Records from a collection
....

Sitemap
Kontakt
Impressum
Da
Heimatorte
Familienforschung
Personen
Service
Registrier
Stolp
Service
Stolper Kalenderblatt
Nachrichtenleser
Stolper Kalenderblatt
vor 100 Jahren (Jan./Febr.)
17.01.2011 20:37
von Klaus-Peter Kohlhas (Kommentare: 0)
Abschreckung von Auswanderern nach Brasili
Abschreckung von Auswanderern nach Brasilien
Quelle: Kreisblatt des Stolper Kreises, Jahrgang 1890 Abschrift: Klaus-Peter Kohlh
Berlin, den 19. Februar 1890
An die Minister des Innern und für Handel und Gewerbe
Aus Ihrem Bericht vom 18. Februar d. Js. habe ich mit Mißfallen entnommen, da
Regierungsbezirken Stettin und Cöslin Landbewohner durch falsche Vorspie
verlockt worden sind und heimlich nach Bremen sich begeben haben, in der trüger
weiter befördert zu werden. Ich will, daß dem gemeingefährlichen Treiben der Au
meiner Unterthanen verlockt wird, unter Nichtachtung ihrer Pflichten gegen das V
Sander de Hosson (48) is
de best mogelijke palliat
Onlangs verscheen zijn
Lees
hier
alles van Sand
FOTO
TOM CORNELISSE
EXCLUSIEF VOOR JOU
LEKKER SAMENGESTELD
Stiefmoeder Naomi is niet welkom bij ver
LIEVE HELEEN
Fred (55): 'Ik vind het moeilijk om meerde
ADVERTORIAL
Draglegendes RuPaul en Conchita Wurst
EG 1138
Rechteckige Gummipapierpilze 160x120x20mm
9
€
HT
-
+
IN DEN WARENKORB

....

## [What you need to do]
Down to the last line, restate the records exactly.

## [Result of the exercise]
Sitemap
Kontakt
Impressum
Da
Heimatorte
Familienforschung
Personen
Service
Registrier
Stolp
Service
Stolper Kalenderblatt
Nachrichtenleser
Stolper Kalenderblatt
vor 100 Jahren (Jan./Febr.)
17.01.2011 20:37
von Klaus-Peter Kohlhas (Kommentare: 0)
Abschreckung von Auswanderern nach Brasili
Abschreckung von Auswanderern nach Brasilien
Quelle: Kreisblatt des Stolper Kreises, Jahrgang 1890 Abschrift: Klaus-Peter Kohlh
Berlin, den 19. Februar 1890
An die Minister des Innern und für Handel und Gewerbe
Aus Ihrem Bericht vom 18. Februar d. Js. habe ich mit Mißfallen entnommen, da
Regierungsbezirken Stettin und Cöslin Landbewohner durch falsche Vorspie
verlockt worden sind und heimlich nach Bremen sich begeben haben, in der trüger
weiter befördert zu werden. Ich will, daß dem gemeingefährlichen Treiben der Au
meiner Unterthanen verlockt wird, unter Nichtachtung ihrer Pflichten gegen das V
Sander de Hosson (48) is
de best mogelijke palliat
Onlangs verscheen zijn
Lees
hier
alles van Sand
FOTO
TOM CORNELISSE
EXCLUSIEF VOOR JOU
LEKKER SAMENGESTELD
Stiefmoeder Naomi is niet welkom bij ver
LIEVE HELEEN
Fred (55): 'Ik vind het moeilijk om meerde
ADVERTORIAL
Draglegendes RuPaul en Conchita Wurst
EG 1138
Rechteckige Gummipapierpilze 160x120x20mm
9
€
HT
-
+
IN DEN WARENKORB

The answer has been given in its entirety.